Tom Hanks's natural charisma carries this familiar but rather likeable apocalyptic road movie about a man, his dog, and a robot
There’s something undeniably algorithmic about this sunny apocalyptic sci-fi thriller from director Miguel Sapochnik and co-writers Ivor Powell and Craig Luck, which charts a road trip between a dog, a robot, and Tom Hanks in a world ravished by UV rays. But its familiar programming is also what draws you in. After all, who can resist such an assemblage of tried and tested elements, and with Hanks at the helm?
Finch is set in the not-too-distant future after most of the planet has succumbed to radiation poisoning from a broken Ozone layer. Finch Weinberg (Hanks, with more of a pep in his step than you’d expect for a movie set at humanity’s end) is an inventor facing his own mortality following years of exposure. As his home threatens to be destroyed by an oncoming storm, his only concern is for his dog, Goodyear, so naturally he invents a robot – played by Caleb Landry Jones, and who names himself “Jeff” – to look after the adorable mutt once he’s gone.
The film, taking the form of a road movie, is sickly sweet and sentimental, complete with repeated shots of a cute dog turning its head at the camera. There are very few new ideas in Finch, which often feels like a throwback to 80s robot movies and is not ashamed to coast on the star power of its leading man, who of course perfected the solo movie before with Cast Away and here reaffirms his position as “America's Dad” – even after America is gone. And Jones is fine at bringing Jeff to life, who starts out as insufferable but whose gradual humanisation eventually wins us over.
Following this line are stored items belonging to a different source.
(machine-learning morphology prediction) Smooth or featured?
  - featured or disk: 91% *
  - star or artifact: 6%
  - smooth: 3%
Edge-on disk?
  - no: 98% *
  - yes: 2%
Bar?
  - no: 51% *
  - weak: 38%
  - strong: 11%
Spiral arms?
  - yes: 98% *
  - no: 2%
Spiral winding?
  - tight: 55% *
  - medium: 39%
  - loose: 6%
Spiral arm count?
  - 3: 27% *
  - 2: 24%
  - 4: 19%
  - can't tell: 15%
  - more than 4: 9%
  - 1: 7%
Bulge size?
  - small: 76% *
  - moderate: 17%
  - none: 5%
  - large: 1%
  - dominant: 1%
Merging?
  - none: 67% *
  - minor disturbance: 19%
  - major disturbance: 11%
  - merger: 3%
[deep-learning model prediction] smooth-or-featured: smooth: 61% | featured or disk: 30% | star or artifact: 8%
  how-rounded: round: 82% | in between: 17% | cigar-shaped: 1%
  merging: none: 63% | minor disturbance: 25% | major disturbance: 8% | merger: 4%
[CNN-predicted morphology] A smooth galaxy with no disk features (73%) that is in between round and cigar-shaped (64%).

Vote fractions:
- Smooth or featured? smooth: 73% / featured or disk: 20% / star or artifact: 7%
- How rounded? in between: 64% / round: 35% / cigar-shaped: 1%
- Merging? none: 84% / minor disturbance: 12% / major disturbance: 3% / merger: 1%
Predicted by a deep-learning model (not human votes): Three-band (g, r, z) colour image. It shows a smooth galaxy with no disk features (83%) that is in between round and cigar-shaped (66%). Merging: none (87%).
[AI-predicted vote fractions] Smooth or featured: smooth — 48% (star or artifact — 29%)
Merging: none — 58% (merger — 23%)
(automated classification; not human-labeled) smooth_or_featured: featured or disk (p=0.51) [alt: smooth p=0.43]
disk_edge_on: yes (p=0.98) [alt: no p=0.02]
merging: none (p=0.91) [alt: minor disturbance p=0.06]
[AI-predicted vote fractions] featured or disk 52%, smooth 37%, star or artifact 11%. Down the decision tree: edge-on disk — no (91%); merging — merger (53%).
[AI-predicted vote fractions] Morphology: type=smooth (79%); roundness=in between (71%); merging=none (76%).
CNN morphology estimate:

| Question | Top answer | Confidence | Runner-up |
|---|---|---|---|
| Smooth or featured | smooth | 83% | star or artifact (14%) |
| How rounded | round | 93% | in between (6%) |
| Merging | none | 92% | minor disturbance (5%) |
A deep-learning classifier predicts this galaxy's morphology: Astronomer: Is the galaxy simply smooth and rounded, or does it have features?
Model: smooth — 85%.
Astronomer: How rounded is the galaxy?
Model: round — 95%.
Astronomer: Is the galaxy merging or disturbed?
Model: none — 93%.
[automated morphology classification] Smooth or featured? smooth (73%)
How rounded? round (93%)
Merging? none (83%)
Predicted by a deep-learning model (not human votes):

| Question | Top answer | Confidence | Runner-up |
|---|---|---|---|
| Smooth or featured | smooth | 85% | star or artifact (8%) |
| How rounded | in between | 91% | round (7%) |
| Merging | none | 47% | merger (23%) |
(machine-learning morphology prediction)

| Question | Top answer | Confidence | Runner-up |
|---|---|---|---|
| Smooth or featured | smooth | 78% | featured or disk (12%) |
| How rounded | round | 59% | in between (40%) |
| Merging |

This is certainly the cosiest apocalypse movie in memory, but there is a noticeable lack of tension in the film’s second half when it seems to run out of steam and replay many of the same beats. By design, there are no other humans in the film, though maybe it could have used a couple. Still, there are very few serious end of the world movies quite so breezy: in this lone regard, at least, Finch feels original.